Ufak bir köyde,2 katlı bir dairede kaldık 1 haftalıgına.Sonraki hafta başka bir köyde,başka bir yerde.Birkaç foto koyayım
Genelde köyler böyle,evler birbirinden azıcık uzakta,köy meydanı yok,markette yok aslında.Yollar toprak ve alabildigine yeşillik.
Gittigimiz 2 köyde gölün çevresine kurulmuştu.Gölden su içilebiliyor ve yüzülebiliyor.
Kamp sırasında ispanya dünya kupasını almıştı,bizimkilerde sapık bir şekilde gecenin bir yarısı göle girmişlerdi.Bu fotograf benden değil ama,uyuyodum lan o zaman!
Evlerde genelde çok kedi köpek var.Ayrieten her evde atta besleniyor ve hala ulaşım aracı olarak kullaniliyor kısa mesafelere.

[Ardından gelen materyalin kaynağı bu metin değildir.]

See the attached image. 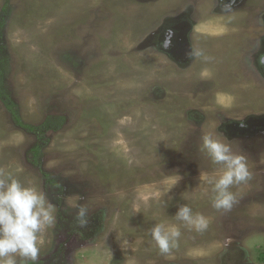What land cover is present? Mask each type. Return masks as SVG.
<instances>
[{
	"label": "rangeland",
	"instance_id": "obj_1",
	"mask_svg": "<svg viewBox=\"0 0 264 264\" xmlns=\"http://www.w3.org/2000/svg\"><path fill=\"white\" fill-rule=\"evenodd\" d=\"M214 6L0 0V85L23 123L48 126L23 129L0 100V174L55 208L35 264H264V130L250 132L264 128V79L253 63L264 0L234 12ZM168 16L196 25L176 48L155 47L150 35L164 33ZM207 134L247 157L251 177L229 189V211L212 207L204 177L221 166L201 150ZM184 204L208 220L204 231L175 219ZM158 223L181 230L167 255L150 236Z\"/></svg>",
	"mask_w": 264,
	"mask_h": 264
},
{
	"label": "clouds",
	"instance_id": "obj_2",
	"mask_svg": "<svg viewBox=\"0 0 264 264\" xmlns=\"http://www.w3.org/2000/svg\"><path fill=\"white\" fill-rule=\"evenodd\" d=\"M171 43V32L164 42L167 48ZM190 55H202L197 50H191ZM240 126L244 127L242 121ZM217 131V126H216ZM217 133H219L217 131ZM223 135L222 133H219ZM224 141H228L224 137ZM207 134L201 138V150L209 160L220 165L217 175L205 176V181L212 185L215 193L212 207L225 211L231 210L236 202L234 194L229 190L234 184L245 182L251 177L247 166V157L242 153H234L230 142H224ZM182 179L179 173L170 182L169 190ZM54 206L46 200L45 195L35 187L21 184L11 173L0 174V264H17V257L22 264L31 261L32 264L40 257V235L46 228L54 225ZM77 220L81 227L88 224V209L77 206ZM175 219L189 229L202 232L208 227V220L199 213L194 214L187 205H180L175 212ZM150 236L160 254L167 255L179 246L180 227L175 224H155L150 230Z\"/></svg>",
	"mask_w": 264,
	"mask_h": 264
},
{
	"label": "flooded vegetation",
	"instance_id": "obj_3",
	"mask_svg": "<svg viewBox=\"0 0 264 264\" xmlns=\"http://www.w3.org/2000/svg\"><path fill=\"white\" fill-rule=\"evenodd\" d=\"M215 3L214 6V10L216 11H227V12H234L236 9L239 8H247L246 7V2H248V0H212ZM192 10V9H191ZM259 16L262 18L263 21H261V26L263 27L261 34L259 35V43H261V48H263L262 52H256L255 56L256 58L253 60V63L256 67L261 66V68H259V71L261 73V76L264 79V12L263 13H259ZM183 17V16H182ZM181 22L183 23V27L179 28L180 23L178 22V20L176 18H171L170 16L166 17V19L162 21L161 25H166L167 28L164 30V33L160 36L158 34V32L160 31L159 29H157V32H152L153 34L150 35V37L152 39H157L153 44L155 47L160 46V45H164L165 40L168 37L169 32H171V43L170 46L167 47L166 49H171V48H176L179 43H181L183 41V39L188 36L189 31H191L192 27L196 25V23H194L191 19L190 21H187L184 17L181 19ZM172 23V24H171ZM193 23V24H192ZM188 24V25H187ZM189 28V29H188ZM150 40V39H149ZM245 126L247 124L243 123ZM244 126V127H245ZM264 127V125H263ZM253 134L254 133H258V134H262L260 132H262L264 130V128L262 127H258V126H254L253 129H250ZM262 130V131H260ZM246 134L250 135L251 133H249V131H245ZM254 134V138H255Z\"/></svg>",
	"mask_w": 264,
	"mask_h": 264
},
{
	"label": "trees",
	"instance_id": "obj_4",
	"mask_svg": "<svg viewBox=\"0 0 264 264\" xmlns=\"http://www.w3.org/2000/svg\"><path fill=\"white\" fill-rule=\"evenodd\" d=\"M0 26H1V24H0ZM0 81H1V71H0ZM0 100L3 102L5 107H7L8 110L11 111L16 123L20 127H22L23 129H26L28 131H40V130L44 131L46 128H48L47 125H44L41 127L40 125H29V124L23 123L21 121V119L19 118V116L17 115L16 111L14 110L13 103L11 102L10 98L8 97L7 92L4 90L3 85L2 86L0 85ZM47 123L51 124L52 122L49 121ZM33 153H34V155H37V153H38V147L37 146L34 147Z\"/></svg>",
	"mask_w": 264,
	"mask_h": 264
}]
</instances>
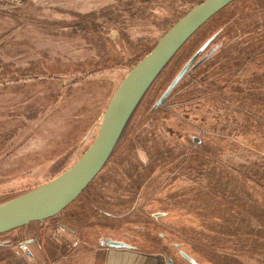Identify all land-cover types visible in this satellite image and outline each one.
Wrapping results in <instances>:
<instances>
[{
    "label": "rangeland",
    "instance_id": "obj_1",
    "mask_svg": "<svg viewBox=\"0 0 264 264\" xmlns=\"http://www.w3.org/2000/svg\"><path fill=\"white\" fill-rule=\"evenodd\" d=\"M201 1L0 0V207L75 165L132 66ZM197 58L195 81L179 90L200 82L215 94L174 99L186 71L163 98ZM153 105L162 106L137 119ZM134 112L116 152L61 212L117 213L102 222L162 260H178L175 243L212 257L249 213L264 212V0H238L205 25Z\"/></svg>",
    "mask_w": 264,
    "mask_h": 264
},
{
    "label": "crops",
    "instance_id": "obj_2",
    "mask_svg": "<svg viewBox=\"0 0 264 264\" xmlns=\"http://www.w3.org/2000/svg\"><path fill=\"white\" fill-rule=\"evenodd\" d=\"M252 213L247 217L254 221L235 228L228 243L215 248L220 252L216 251L212 257L191 254L182 245L178 260L168 259L172 264H264V212L261 215ZM93 214L84 208H75L3 234L0 264H167L168 259L162 260L156 253L141 252L131 244H128L130 248L108 246V240L125 242L122 241L124 235L121 233L123 236L119 237L117 226L102 221L120 216L114 212L113 217L102 212L95 217ZM242 230L243 238L238 239V231ZM20 242L27 243L33 253L32 259L18 252Z\"/></svg>",
    "mask_w": 264,
    "mask_h": 264
},
{
    "label": "water",
    "instance_id": "obj_3",
    "mask_svg": "<svg viewBox=\"0 0 264 264\" xmlns=\"http://www.w3.org/2000/svg\"><path fill=\"white\" fill-rule=\"evenodd\" d=\"M233 1L203 0L164 33L153 48L129 71L112 95L95 140L75 165L64 174H69V177L62 191L46 204L0 215V235L33 222L53 218L78 198L109 159L138 103L172 56L194 31ZM192 61L172 82L163 98L178 84ZM106 243L115 248L131 247L121 241L108 240ZM167 264H172V260L168 259Z\"/></svg>",
    "mask_w": 264,
    "mask_h": 264
},
{
    "label": "trees",
    "instance_id": "obj_4",
    "mask_svg": "<svg viewBox=\"0 0 264 264\" xmlns=\"http://www.w3.org/2000/svg\"><path fill=\"white\" fill-rule=\"evenodd\" d=\"M236 1H238V0H234L233 2H231V3H229L228 5H226L225 7H223L221 10H219L217 13H215L212 17H210L206 22H204L196 31H194L189 37H188V39L181 45V47L176 51V53L172 56V58L169 60V62L165 65V67L161 70V72L158 74V76L155 78V80L153 81V83L150 85V87L148 88V90H147V92L145 93V95L142 97V99L140 100V102L138 103V105H137V107L135 108V112H134V114L133 115H135V113H136V111H137V109L139 108V106L141 105V103L143 102V100L145 99V97H146V95H147V93H148V91L151 89V87L154 85V83L156 82V80L159 78V76H160V74L168 67V65L173 61V59L181 52V50L185 47V45L195 36V35H197L199 32H200V30L205 26V25H207L210 21H212L215 17H217L220 13H222L226 8H228L229 6H231L233 3H235ZM213 39H214V37L213 38H209V40H207V45L209 44V42H211V41H213ZM207 45L204 47V49L202 50V51H200L199 52V55H202V53L205 51V48L207 47ZM202 46V45H201ZM200 46V47H201ZM199 47V48H200ZM199 48L197 49V50H199ZM152 49V48H151ZM150 49V50H151ZM149 50V51H150ZM148 51V52H149ZM147 52V53H148ZM146 53V54H147ZM145 54V55H146ZM144 55V56H145ZM143 56V57H144ZM142 57V58H143ZM142 58H140L133 66H132V68L142 59ZM199 58V57H198ZM198 58L196 59V61L190 66V68L187 70V72H186V74L184 75V77L182 78V80L179 82V84L177 85V87L175 88V91L173 92V94L175 93V94H177L176 92H177V90H178V92L180 93V94H177V95H175L174 96V99L175 98H179L180 97V100L182 101V99H185L187 102H192V101H196V100H199L201 97H202V94H205L206 96H213L214 94H215V92L212 90V89H210V88H205L206 86H204V88L203 87H201L200 85H201V83L199 82V83H197V88L195 89V90H193V92H190V93H188L187 92V87L189 88L190 86H187L186 88H184L182 91H180L179 89H180V86L182 85V82H183V80H185L187 77H192L191 79H192V81H195V79H196V76H197V74H194V75H192L194 72H195V69L197 68V66H200V65H202L201 63H199L198 64ZM253 59L254 58H252V59H249L248 61L250 62L251 60L253 61ZM205 62V61H204ZM247 63V62H246ZM131 68V69H132ZM195 78V79H194ZM199 80V79H198ZM200 81V80H199ZM193 83V82H192ZM196 85V84H195ZM169 98V97H168ZM167 98V99H168ZM166 101H164L163 103H165ZM182 102H184V101H182ZM163 103H161V104H163ZM160 106H162V105H160ZM159 106V107H160ZM159 107H155L154 105L152 106V109L149 111V113H147V114H145V112L144 113H142L137 119L138 120H140V119H146L147 118V116L150 114V113H152V112H155ZM133 117V116H132ZM130 123V122H129ZM129 123H128V125L126 126V128L129 126ZM126 128L123 130V132H122V134H121V136H120V138H119V140L121 141L122 139H123V136H124V133H125V131H126ZM118 140V142L117 143H119L120 141ZM117 145V144H116ZM116 147V146H115ZM116 152V148H114L113 149V151H112V154L110 155V157H112V155L114 154ZM187 153V152H186ZM104 167V166H103ZM97 177V176H96ZM96 177L91 181V183L87 186V188L92 184V182H94V180L96 179ZM86 188V189H87ZM85 189V190H86ZM182 245H184V244H182V243H175V244H172V248H170V250H175V251H180L181 250V247H182ZM175 254V253H174ZM171 258V257H170Z\"/></svg>",
    "mask_w": 264,
    "mask_h": 264
},
{
    "label": "bare ground",
    "instance_id": "obj_5",
    "mask_svg": "<svg viewBox=\"0 0 264 264\" xmlns=\"http://www.w3.org/2000/svg\"><path fill=\"white\" fill-rule=\"evenodd\" d=\"M69 174L58 178L45 187L39 188L36 191L25 194L15 200H12L0 207V215L14 211H21L30 208H35L46 204L53 200L64 188Z\"/></svg>",
    "mask_w": 264,
    "mask_h": 264
},
{
    "label": "built area",
    "instance_id": "obj_6",
    "mask_svg": "<svg viewBox=\"0 0 264 264\" xmlns=\"http://www.w3.org/2000/svg\"><path fill=\"white\" fill-rule=\"evenodd\" d=\"M17 250H18V252L23 254L24 257H26L28 259H32L33 258V253L30 250V248H29V246L27 245L26 242H20L17 245Z\"/></svg>",
    "mask_w": 264,
    "mask_h": 264
}]
</instances>
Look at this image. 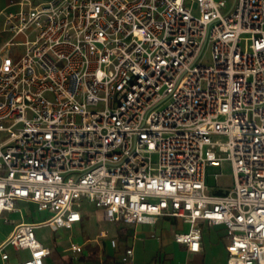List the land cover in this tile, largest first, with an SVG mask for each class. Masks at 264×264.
Instances as JSON below:
<instances>
[{
  "label": "built area",
  "instance_id": "obj_1",
  "mask_svg": "<svg viewBox=\"0 0 264 264\" xmlns=\"http://www.w3.org/2000/svg\"><path fill=\"white\" fill-rule=\"evenodd\" d=\"M11 5L0 16V225H13L1 264H44L36 230L70 229L83 200L112 223L180 219L172 238L191 254L204 226H222L227 264H264V0ZM224 162L231 184L211 192L207 167ZM20 203L43 218L14 223Z\"/></svg>",
  "mask_w": 264,
  "mask_h": 264
},
{
  "label": "crops",
  "instance_id": "obj_2",
  "mask_svg": "<svg viewBox=\"0 0 264 264\" xmlns=\"http://www.w3.org/2000/svg\"><path fill=\"white\" fill-rule=\"evenodd\" d=\"M20 0H0V16L4 12L15 11L17 7L11 5ZM32 4L47 0H28ZM230 3L231 0H225ZM83 209L81 219L74 223L70 229H59L49 233V240L37 236V239L50 253L44 259V264H227L226 233L222 226H204L202 232L201 250L197 253H188L184 246L173 241V231H183L175 227L173 218H158L152 223L125 225L108 222L101 211L94 208L91 203L82 201ZM18 216V219H15ZM14 223L20 221H37L43 214L34 209L20 217L16 213L9 215ZM24 217L27 220H24ZM0 225V238L5 237L12 228L4 231ZM115 242L111 245L110 241ZM81 246L76 253L69 249L70 244ZM127 248L132 249L130 263H123L122 257ZM10 263L16 262V253L9 250ZM21 255V253H20ZM1 264V262H0Z\"/></svg>",
  "mask_w": 264,
  "mask_h": 264
},
{
  "label": "rangeland",
  "instance_id": "obj_3",
  "mask_svg": "<svg viewBox=\"0 0 264 264\" xmlns=\"http://www.w3.org/2000/svg\"><path fill=\"white\" fill-rule=\"evenodd\" d=\"M200 61L204 64L210 61V53H209L208 47L204 49L200 57ZM220 171H222V175L218 176L217 180H215L214 175L219 174ZM206 173H207L206 182L211 192L224 190L225 187L230 186L231 184L230 168L227 162H224L221 168L218 166H208ZM19 206L20 208H22L23 214L33 211V206L30 204L20 203ZM15 219H18V216H15ZM24 220H27V218L24 217ZM174 225L177 229H182L184 226L180 219H176ZM9 229H10V226L8 224L4 225V228H3L4 231H7ZM37 236L41 238V240L50 239L49 235L43 229L37 231ZM20 253L22 256H27V251H23Z\"/></svg>",
  "mask_w": 264,
  "mask_h": 264
}]
</instances>
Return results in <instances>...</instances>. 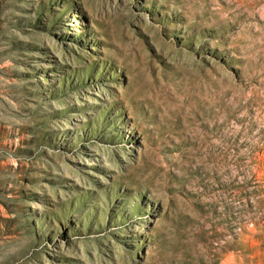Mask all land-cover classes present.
Masks as SVG:
<instances>
[{
	"label": "rangeland",
	"instance_id": "obj_1",
	"mask_svg": "<svg viewBox=\"0 0 264 264\" xmlns=\"http://www.w3.org/2000/svg\"><path fill=\"white\" fill-rule=\"evenodd\" d=\"M0 264H264V0H0Z\"/></svg>",
	"mask_w": 264,
	"mask_h": 264
}]
</instances>
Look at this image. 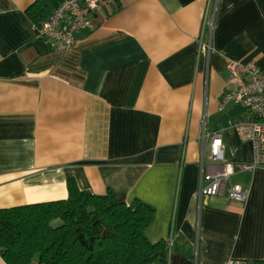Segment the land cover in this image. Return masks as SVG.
<instances>
[{
    "label": "crops",
    "instance_id": "obj_1",
    "mask_svg": "<svg viewBox=\"0 0 264 264\" xmlns=\"http://www.w3.org/2000/svg\"><path fill=\"white\" fill-rule=\"evenodd\" d=\"M35 1L0 0V208L66 198L72 178L153 208L145 235L168 254L151 264L264 261V167L229 177L226 188H249L245 202L197 196L201 171L223 167L207 137L201 168L204 128L231 163L252 158L232 127L247 110L223 93L229 60L264 69V0H102L67 54L36 37ZM61 1L47 0L50 12Z\"/></svg>",
    "mask_w": 264,
    "mask_h": 264
},
{
    "label": "trees",
    "instance_id": "obj_2",
    "mask_svg": "<svg viewBox=\"0 0 264 264\" xmlns=\"http://www.w3.org/2000/svg\"><path fill=\"white\" fill-rule=\"evenodd\" d=\"M27 13L39 25L51 12L47 0H36ZM66 188L63 199L0 208V257L6 264L166 261V241L150 242L145 235L152 207L138 200L126 204L111 190H80L72 178Z\"/></svg>",
    "mask_w": 264,
    "mask_h": 264
},
{
    "label": "built area",
    "instance_id": "obj_3",
    "mask_svg": "<svg viewBox=\"0 0 264 264\" xmlns=\"http://www.w3.org/2000/svg\"><path fill=\"white\" fill-rule=\"evenodd\" d=\"M102 0H62L39 25H33L37 38L43 39L57 53H69L75 44V34L84 29H93L95 24L91 18ZM213 13L205 10L203 27L211 30ZM211 31L208 35L201 32L199 36V53L208 61L211 51ZM229 89L223 93V103H231L244 107L247 114L236 121L232 127L239 139L249 142L252 147V158L248 162L231 163L225 155L222 135L218 131L210 134L203 129L201 135L202 148L200 165H204V143L211 138L208 148V159L214 163H222L220 171L204 175L201 171L198 198L202 195H221L226 189L230 200L245 202L249 196V188L240 184H231L226 188L229 177L237 172L253 171L264 167V69L256 67L252 62L229 60L227 63ZM206 180V184L203 181ZM226 264H245L240 260L230 259Z\"/></svg>",
    "mask_w": 264,
    "mask_h": 264
}]
</instances>
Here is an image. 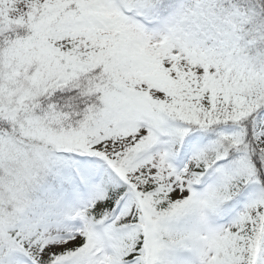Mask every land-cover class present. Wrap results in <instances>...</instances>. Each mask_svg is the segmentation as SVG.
<instances>
[{
	"label": "snow or ice",
	"instance_id": "6c2138e0",
	"mask_svg": "<svg viewBox=\"0 0 264 264\" xmlns=\"http://www.w3.org/2000/svg\"><path fill=\"white\" fill-rule=\"evenodd\" d=\"M0 264H264V0H0Z\"/></svg>",
	"mask_w": 264,
	"mask_h": 264
}]
</instances>
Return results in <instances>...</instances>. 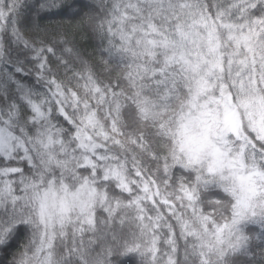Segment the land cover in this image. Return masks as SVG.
Returning a JSON list of instances; mask_svg holds the SVG:
<instances>
[{
  "label": "snow or ice",
  "instance_id": "obj_1",
  "mask_svg": "<svg viewBox=\"0 0 264 264\" xmlns=\"http://www.w3.org/2000/svg\"><path fill=\"white\" fill-rule=\"evenodd\" d=\"M12 248L8 264H264V0H0Z\"/></svg>",
  "mask_w": 264,
  "mask_h": 264
},
{
  "label": "trees",
  "instance_id": "obj_2",
  "mask_svg": "<svg viewBox=\"0 0 264 264\" xmlns=\"http://www.w3.org/2000/svg\"><path fill=\"white\" fill-rule=\"evenodd\" d=\"M26 2L28 4H32V5H36L39 2H41V0H26ZM66 2H71V0H66ZM89 2H92V0H89ZM53 21L45 19L42 23H41V29H43V26L45 24L51 23ZM74 39L84 48L87 49L88 52H93V43L94 41L91 40L89 38L88 35H78V36H74ZM98 59V57H97ZM103 78V77H101ZM129 117L126 116L125 119H128ZM227 211L224 212V215H227ZM136 236H138V233H136V229L134 227L131 226H126L123 230V232L121 233V243H131L134 238H136ZM22 240L24 239L23 237L21 238ZM15 248L9 249L8 251H4V250H0V264H8V262L11 260L12 258V253L15 252ZM122 260H128L130 259V257L128 256H122L121 257ZM136 261V264H139V259L138 258H134Z\"/></svg>",
  "mask_w": 264,
  "mask_h": 264
}]
</instances>
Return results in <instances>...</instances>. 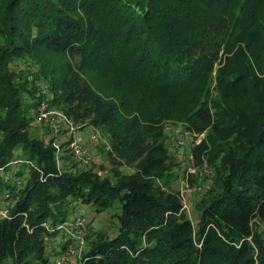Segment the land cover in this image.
<instances>
[{
    "label": "trees",
    "instance_id": "1",
    "mask_svg": "<svg viewBox=\"0 0 264 264\" xmlns=\"http://www.w3.org/2000/svg\"><path fill=\"white\" fill-rule=\"evenodd\" d=\"M44 102L105 133L109 175L32 132ZM168 124L211 169L196 222ZM76 202L121 225L73 264H264V0H0V264H56Z\"/></svg>",
    "mask_w": 264,
    "mask_h": 264
},
{
    "label": "rangeland",
    "instance_id": "2",
    "mask_svg": "<svg viewBox=\"0 0 264 264\" xmlns=\"http://www.w3.org/2000/svg\"><path fill=\"white\" fill-rule=\"evenodd\" d=\"M18 67L25 68V65L21 63ZM51 110L61 112L54 108H51ZM31 129L33 133L39 137L45 138L47 141L54 138V140H56L55 142L60 147L69 140L76 141L78 144L83 145L93 153V162L89 167L93 166L97 168L102 175L110 174V164L107 155L108 140L102 130H95L97 140H94V142L90 144L93 139L89 126L82 129L74 126V131H71L70 127L68 128V124L63 120L39 122L36 119L34 120ZM194 141L195 139L185 130L182 124H168L167 144L172 155L176 159V165L174 166L173 175L171 177V179H175L171 184L174 188L182 192L187 206L186 210L189 213L190 218L196 222L199 213L196 208V202L203 195L205 192L204 189L210 183L212 173L211 169L208 167L199 169L192 168L188 155L190 154V148ZM61 150L64 153L63 147H61ZM65 153L71 158L69 151ZM16 157L20 159L24 158L20 150L16 152ZM21 168L22 167L19 165L13 166L10 168V172H16ZM126 171L130 172V170ZM191 178H194L193 185L191 183ZM120 214L121 209L119 203L115 204L112 208L99 213L96 207L92 205L76 202L67 222H71L79 217L82 218L88 225V239L91 236L90 234L93 233H103L110 237H115L118 235L121 225L119 219ZM52 241L53 242L48 248V251L51 254V260L54 262L60 255L58 253L60 249H57L58 247H56V245L61 244L66 241V239L62 236H58ZM70 263L73 264V260Z\"/></svg>",
    "mask_w": 264,
    "mask_h": 264
},
{
    "label": "built area",
    "instance_id": "3",
    "mask_svg": "<svg viewBox=\"0 0 264 264\" xmlns=\"http://www.w3.org/2000/svg\"><path fill=\"white\" fill-rule=\"evenodd\" d=\"M39 122L63 120L68 124L71 131H74V124L70 121L63 113L49 109L48 102H44L38 109V114L36 117ZM91 132H95L94 128H90ZM93 139L97 140V136L94 134ZM55 148L57 149V157L61 155V147L55 143ZM70 152L73 158L80 164L82 168H88L93 162V153L76 141H71ZM30 163V162H29ZM185 204V208H186ZM8 214L7 210H0V215L6 216ZM44 226L51 232H60L67 235L71 243L67 249L57 258L56 264H69L73 259L80 260L83 252L87 247V233L88 225L84 222L82 218H76L71 222L60 223L54 227L45 223Z\"/></svg>",
    "mask_w": 264,
    "mask_h": 264
},
{
    "label": "crops",
    "instance_id": "4",
    "mask_svg": "<svg viewBox=\"0 0 264 264\" xmlns=\"http://www.w3.org/2000/svg\"><path fill=\"white\" fill-rule=\"evenodd\" d=\"M91 133H92V139H93V135L95 134V132H91ZM93 142H94V139L90 142V144L93 143Z\"/></svg>",
    "mask_w": 264,
    "mask_h": 264
}]
</instances>
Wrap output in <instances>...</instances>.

Büyük şehirlerden uzaktaki köylerde ısınmak için bir altyapı olmadıgından dolayı şunlarla ısınıyorlar:
Şimdi bunlar nedir hakkaten bilmiyorum,açıklamişlardi ama unuttum ne yazık ki.Ama çamur değil onu biliyorum.
Kampın sonucu olarak ne yaptık?
Tarlanın birine çit yaptık,okulun birisinin tabanını kökten söktük,o sırada ayagıma çivi girdi gerçi.Fin saglık sisteminin tamamen beleş oldugunu gördük.İtalyan eleman sayesinde EVS'in ne oldugunu ögrendik(bir AB ülkesinde 1 seneye kadar kalınabiliyor gönüllülük projesiyle),finler sayesinde bir toplumda ikiyüzlülüğün ve yalanın var olmayabileceğini ögrendik.Hoş vardır ama karşılaştırma yapmak mantıksız şu an.Onun dışında sürüyle de şey işte.
Kampı bitiriyorum ve kuzeydeki bir şehir olan Ouluya gidiyorum.